Landmark discoveries from the lab include 1) the discovery of the murine nuclear receptor gene for glucocorticoid receptor β (GRβ) (PMID: 20660300) and the creation of all of the tools for studying this GR isoform; 2) developed the only human GRβ antagonist (Patent WO 2017155929 A1); 3) discovered that bilirubin is a hormone that activates nuclear receptors; 4) generated a bilirubin-derived molecule called Thin Molecules and patented their use for obesity and diabetes treatments (Patent Number WO 2017151469 A1); and 5) developed bilirubin nanoparticles as a therapeutic for the treatment of obesity, diabetes, and cardiovascular diseases (Patent Number WO-2020-176289 A1). Our latest work, which cannot be disclosed because of patentability, is leading-edge work where we have discovered new hormones that cause obesity-associated comorbidities.  

Hinds Lab Clinical Trial 

The Hinds Lab with Dr. Kyle Flack's lab has a Clinical Trial at the University of Kentucky where we study obese humans and whether increases in plasma bilirubin and exercise help them lose weight faster. https://clinicaltrials.gov/ct2/show/NCT04717726?term=NCT04717726&draw=2…

Research Interests

My lab’s research is on how nutrients from the diet and hormones regulate metabolic dysfunction in obesity and diabetes. We have discovered new hormones that control the metabolic process. From these discoveries, we have generated compounds that we have patented as potential future therapeutics. Our studies open new fronts for understanding metabolic dysfunction and possible treatments.

The lab's focus is to understand the molecular mechanisms in the liver and adipose tissues that regulate fat accumulation and insulin resistance that leads to type II diabetes. We are primarily focused on nuclear receptors, heme oxygenase, and drug targeting. When a red blood cell undergoes its life span and breaks open, it releases heme that carries the oxygen. The heme oxygenase system (heme oxygenase-1, biliverdin reductase, and UGT1A1 glucuronyl enzymes) breaks the heme down to biliverdin and then bilirubin. Increasing bilirubin in the obese reduces body weight and improves insulin signaling. However, mechanisms explaining how bilirubin controls obesity and insulin resistance were unknown for nearly two decades. We discovered and established the concept that bilirubin is a metabolic hormone by binding to the nuclear receptor PPARalpha. Current investigations on how bilirubin controls metabolic dysfunction are ongoing. We have developed and patented bilirubin nanoparticles and other bilirubin-derived molecules as potential therapeutics for metabolic disease. We are working to understand the role of the proteins that regulate bilirubin's turnover, such as the enzyme that produces it, biliverdin reductase (BVR), and the glucuronyl enzyme that clears it from the body, UGT1A1. Studies have been focused on targeting these enzymes in diet-induced fatty liver disease and insulin-resistant diabetes. Together, our studies provide new avenues for drug targeting with therapeutic interventions that are translational for patient studies.

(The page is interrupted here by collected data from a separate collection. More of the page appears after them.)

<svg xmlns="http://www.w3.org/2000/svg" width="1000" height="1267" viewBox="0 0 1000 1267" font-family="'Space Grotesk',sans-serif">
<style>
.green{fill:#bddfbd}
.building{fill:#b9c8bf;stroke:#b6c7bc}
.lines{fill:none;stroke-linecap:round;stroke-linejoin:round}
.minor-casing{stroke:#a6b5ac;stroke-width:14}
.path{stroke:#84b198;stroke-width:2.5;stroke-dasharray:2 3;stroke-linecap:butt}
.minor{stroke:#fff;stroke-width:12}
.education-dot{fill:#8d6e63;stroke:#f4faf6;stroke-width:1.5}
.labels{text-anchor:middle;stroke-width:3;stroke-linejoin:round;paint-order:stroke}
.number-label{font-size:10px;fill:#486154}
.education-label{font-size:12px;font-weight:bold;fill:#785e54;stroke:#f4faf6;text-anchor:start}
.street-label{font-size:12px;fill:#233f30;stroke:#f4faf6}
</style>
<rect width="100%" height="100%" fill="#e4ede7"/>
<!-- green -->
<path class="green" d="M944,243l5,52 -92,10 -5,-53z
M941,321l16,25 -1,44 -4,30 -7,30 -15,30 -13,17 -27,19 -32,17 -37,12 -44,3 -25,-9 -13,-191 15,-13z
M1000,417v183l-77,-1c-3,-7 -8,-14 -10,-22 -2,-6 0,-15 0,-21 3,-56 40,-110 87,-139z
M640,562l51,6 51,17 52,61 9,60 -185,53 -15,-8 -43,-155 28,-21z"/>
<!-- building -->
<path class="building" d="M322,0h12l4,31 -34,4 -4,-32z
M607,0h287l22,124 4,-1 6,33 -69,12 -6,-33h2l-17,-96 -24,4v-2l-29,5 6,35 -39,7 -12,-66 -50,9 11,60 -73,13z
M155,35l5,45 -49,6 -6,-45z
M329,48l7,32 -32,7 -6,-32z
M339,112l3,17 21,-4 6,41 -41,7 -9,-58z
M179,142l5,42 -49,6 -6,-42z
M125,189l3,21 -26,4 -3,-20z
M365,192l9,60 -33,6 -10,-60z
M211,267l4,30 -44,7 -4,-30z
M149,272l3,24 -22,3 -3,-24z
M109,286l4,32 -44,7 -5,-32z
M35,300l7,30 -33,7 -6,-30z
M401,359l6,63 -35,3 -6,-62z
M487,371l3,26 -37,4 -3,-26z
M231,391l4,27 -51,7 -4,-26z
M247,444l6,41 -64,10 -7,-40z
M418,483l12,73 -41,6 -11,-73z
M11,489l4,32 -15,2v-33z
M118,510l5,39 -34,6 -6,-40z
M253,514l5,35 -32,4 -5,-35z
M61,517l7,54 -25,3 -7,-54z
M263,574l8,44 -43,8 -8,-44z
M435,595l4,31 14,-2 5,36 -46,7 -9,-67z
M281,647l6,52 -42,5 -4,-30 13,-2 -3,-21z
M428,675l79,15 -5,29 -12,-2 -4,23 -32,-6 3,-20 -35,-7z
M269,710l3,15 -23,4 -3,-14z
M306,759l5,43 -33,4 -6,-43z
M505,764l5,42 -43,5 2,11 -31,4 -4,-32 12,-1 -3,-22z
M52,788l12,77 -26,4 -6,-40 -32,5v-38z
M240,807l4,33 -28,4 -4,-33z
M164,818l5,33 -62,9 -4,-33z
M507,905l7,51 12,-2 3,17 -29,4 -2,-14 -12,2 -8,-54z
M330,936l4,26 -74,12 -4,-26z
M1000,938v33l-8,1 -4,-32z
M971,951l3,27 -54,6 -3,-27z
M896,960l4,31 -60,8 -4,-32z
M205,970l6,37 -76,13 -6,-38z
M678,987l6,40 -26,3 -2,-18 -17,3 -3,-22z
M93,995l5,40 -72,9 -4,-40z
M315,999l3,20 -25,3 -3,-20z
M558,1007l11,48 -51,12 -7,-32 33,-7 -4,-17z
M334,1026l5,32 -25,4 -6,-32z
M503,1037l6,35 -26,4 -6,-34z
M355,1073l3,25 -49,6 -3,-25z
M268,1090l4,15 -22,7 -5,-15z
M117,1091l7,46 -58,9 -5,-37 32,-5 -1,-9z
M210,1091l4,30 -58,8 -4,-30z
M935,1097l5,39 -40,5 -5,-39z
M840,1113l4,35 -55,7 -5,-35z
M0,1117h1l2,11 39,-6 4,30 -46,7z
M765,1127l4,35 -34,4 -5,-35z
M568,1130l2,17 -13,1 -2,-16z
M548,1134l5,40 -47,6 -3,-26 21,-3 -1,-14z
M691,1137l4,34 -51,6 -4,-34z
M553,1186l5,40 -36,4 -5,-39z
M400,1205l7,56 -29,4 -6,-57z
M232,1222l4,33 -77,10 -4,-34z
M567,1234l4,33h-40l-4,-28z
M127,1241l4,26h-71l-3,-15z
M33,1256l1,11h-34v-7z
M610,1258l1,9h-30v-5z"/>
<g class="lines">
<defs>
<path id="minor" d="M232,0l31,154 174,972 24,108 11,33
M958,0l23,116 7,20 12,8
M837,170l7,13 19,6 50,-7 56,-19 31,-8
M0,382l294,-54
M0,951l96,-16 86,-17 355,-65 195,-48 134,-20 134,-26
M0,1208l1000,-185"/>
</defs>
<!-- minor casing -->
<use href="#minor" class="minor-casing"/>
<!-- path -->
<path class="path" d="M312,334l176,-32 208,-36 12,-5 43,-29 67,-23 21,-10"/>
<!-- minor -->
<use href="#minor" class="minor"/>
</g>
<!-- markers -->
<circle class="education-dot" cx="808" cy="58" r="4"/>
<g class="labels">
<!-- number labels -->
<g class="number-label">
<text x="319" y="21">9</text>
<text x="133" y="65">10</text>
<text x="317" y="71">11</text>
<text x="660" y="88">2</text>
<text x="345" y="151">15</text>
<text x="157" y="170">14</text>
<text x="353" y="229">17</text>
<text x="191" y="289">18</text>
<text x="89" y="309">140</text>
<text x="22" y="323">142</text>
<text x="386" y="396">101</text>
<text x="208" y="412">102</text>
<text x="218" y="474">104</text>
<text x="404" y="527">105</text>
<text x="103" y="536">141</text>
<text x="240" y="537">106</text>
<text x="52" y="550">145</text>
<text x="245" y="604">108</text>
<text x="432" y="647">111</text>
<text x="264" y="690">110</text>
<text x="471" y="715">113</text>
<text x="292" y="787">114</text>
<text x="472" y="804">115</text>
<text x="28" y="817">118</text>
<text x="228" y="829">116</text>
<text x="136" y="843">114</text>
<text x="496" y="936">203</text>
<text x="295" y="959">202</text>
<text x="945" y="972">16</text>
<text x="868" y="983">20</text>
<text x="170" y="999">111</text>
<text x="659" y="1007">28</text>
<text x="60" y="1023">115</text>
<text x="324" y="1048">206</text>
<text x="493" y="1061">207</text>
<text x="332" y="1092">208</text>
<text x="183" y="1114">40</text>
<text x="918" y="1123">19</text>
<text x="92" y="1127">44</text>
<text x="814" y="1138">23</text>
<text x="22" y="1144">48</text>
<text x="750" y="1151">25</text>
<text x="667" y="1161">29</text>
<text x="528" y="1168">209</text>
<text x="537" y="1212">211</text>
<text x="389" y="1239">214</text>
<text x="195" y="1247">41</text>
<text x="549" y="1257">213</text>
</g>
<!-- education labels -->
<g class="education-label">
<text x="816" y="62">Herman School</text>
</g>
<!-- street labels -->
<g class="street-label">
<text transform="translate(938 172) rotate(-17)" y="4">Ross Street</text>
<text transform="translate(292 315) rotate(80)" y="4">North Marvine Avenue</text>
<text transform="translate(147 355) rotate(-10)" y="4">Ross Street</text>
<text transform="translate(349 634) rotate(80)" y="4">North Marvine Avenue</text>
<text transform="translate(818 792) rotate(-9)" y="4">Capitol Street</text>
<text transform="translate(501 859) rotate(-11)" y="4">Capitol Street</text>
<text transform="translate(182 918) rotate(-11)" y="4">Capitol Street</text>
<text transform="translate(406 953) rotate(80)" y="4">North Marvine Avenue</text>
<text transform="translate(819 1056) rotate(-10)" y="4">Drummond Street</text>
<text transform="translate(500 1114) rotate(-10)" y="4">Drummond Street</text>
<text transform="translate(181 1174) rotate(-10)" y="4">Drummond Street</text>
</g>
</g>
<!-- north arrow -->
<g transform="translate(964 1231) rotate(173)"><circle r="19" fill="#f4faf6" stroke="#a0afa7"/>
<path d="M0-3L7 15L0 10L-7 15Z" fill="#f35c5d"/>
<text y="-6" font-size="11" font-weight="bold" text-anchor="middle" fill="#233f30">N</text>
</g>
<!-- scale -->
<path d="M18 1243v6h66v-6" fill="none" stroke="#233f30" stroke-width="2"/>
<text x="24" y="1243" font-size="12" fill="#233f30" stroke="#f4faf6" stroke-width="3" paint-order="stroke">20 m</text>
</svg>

New studies are investigating an IRB-approved small clinical trial where we are using dietary supplements to increase plasma bilirubin in obese patients with and without exercise to determine if this improves weight-loss outcomes. Our studies may reveal new fronts for understanding how metabolic dysfunction and lower bilirubin affect our body's peripheral responses to fat accumulation, leading to insulin-resistant diabetes.

Areas Of Expertise

Drug design, signaling, nuclear receptors, kinases, obesity and diabetes, metabolic pathways, drug metabolism (P450 and glucuronidation enzymes), heme oxygenase and bilirubin pathway, oxidative stress, cancer-inducing pathways, and development of cancer (bladder and prostate mostly, but also others).